A che gioco giochiamo?

A che gioco giochiamo?

A che gioco giochiamo?

Un racconto di psicomotricità

Il gioco è da sempre lo strumento privilegiato che i bambini hanno per raccontare di sé, della propria storia, delle loro paure e dei loro desideri.

In uno spazio e in un tempo definito, nella sala di psicomotricità, prendono forma storie di draghi, di principesse e di cavalieri; di animali con doti particolari; di sotterranei e passaggi segreti.

Partendo dall’attività spontanea dei bambini le possibilità che si aprono sono infinite, il loro mondo è un posto magico e misterioso.

Così la sala diventa un posto per rafforzare un’immagine positiva di sé; un posto dove scoprire il piacere del fare e non il piacere di ricevere un giudizio positivo; un’occasione per sperimentare il pensiero logico-matematico (piccolo, grande, simmetrico, asimmetrico).
Un posto, insomma, per sentirsi forti e capaci: sperimentando, creando, distruggendo, riorganizzandosi e ripartendo quando le cose non vanno come previsto.

E l’adulto cosa fa? È lì a disposizione del bambino: osserva, approva, incoraggia, gratifica, aiuta, regola.
In sintesi è colui che offre la possibilità di sperimentare entro limiti chiari, coerenti e sicuri.

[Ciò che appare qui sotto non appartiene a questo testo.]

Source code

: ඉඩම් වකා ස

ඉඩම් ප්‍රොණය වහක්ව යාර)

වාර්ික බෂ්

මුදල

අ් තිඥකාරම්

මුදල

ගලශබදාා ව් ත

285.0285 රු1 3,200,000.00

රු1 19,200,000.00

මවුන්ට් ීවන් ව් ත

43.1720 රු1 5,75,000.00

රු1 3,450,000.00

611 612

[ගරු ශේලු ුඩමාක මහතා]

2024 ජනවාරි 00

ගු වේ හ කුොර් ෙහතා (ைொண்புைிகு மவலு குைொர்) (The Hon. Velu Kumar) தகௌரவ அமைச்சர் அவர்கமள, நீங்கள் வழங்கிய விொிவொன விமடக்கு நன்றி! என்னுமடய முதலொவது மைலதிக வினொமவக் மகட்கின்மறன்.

Il suo compito è valorizzare il legame tra psichico e fisico, tra emozioni e conoscenza. Riconoscendo e supportando le risorse e le differenze individuali evita così una standardizzazione del percorso di crescita.

Ma come è possibile che tutto ciò accada?

Oggi in sala c’è una bambina che sta guardando attentamente i materiali. Sono cubi e parallelepipedi colorati.

Di per sé non vogliono dir nulla. Come può usarli? Come si gioca?

Certo con le macchinine è più facile… possono andare in salita o in discesa, possono andare forte o piano; ma resteranno pur sempre delle macchinine. Questi invece come si usano?

Così inizia a spostarli. Alcuni sono più grandi, altri più leggeri. È più comodo sollevarli o trascinarli? Li riesce a tenere sulla testa.

“Sono forte – mi dice – riesco anche a metterli in equilibrio”.

Vorrebbe altri pezzi, ma come può fare con quelli che ha?

Così un pezzetto alla volta, prende vita un muro, un forte e maestoso muro. “L’ho fatto io?”

“Si lo hai proprio fatto tu”.

Ma che cosa è quel muro ora? È diventato un ostacolo, qualcosa che divide, una prova da superare.

C’è un posto per passare in mezzo, ma è pericoloso. Reggerà?

Una parte del muro sta diventando una casa, dove c’è un posto sicuro per gli affetti, una stanza tutta per loro.

È curata, ci sono teli colorati e una tettoia.

La casa diventa un posto da cui partire, uscire fuori per esplorare il mondo. Ma il fuori è diventato un posto incerto. Però lei vuole esplorarlo e supera il muro.

Così la spalliera diventa una montagna da scalare e arrivando in cima si può vedere il cielo; i materassi sono diventati un mare dalle acque calde e tranquille, un mare in cui tuffarsi per poi riposarsi un po’.

Al di là del muro ci sono delle spade e dei bastoni. Serviranno per attaccare o per difendersi?

Non servono più a quello, il progetto è cambiato. Non sono più armi, sono un sostegno. Sono diventati dei pilastri per tenere il muro ma, al muro, dopo poco non serve più un sostegno. Ci si può anzi passare attraverso in sicurezza perché è già stabile.

Così i pilastri diventano luci, alti lampioni per ritrovare la strada di casa anche quando è buio.

Il tempo sta per finire. Ora ci si prepara a concludere i giochi, ma il muro resterà lì, con tutta la sua resistenza: per ricordarle che i limiti si possono superare, che le paure si possono sconfiggere. Che ci si può anche allontanare perché c’è sempre una casa in cui fare ritorno.

Ora ci si può salutare con il ricordo di scalate fino al cielo, tuffi nel mare, ostacoli superati e affetti sicuri.

”Ma uscendo devo lasciare il mio muro?”

”Si, ma puoi ricordartelo, lo hai fatto tu”.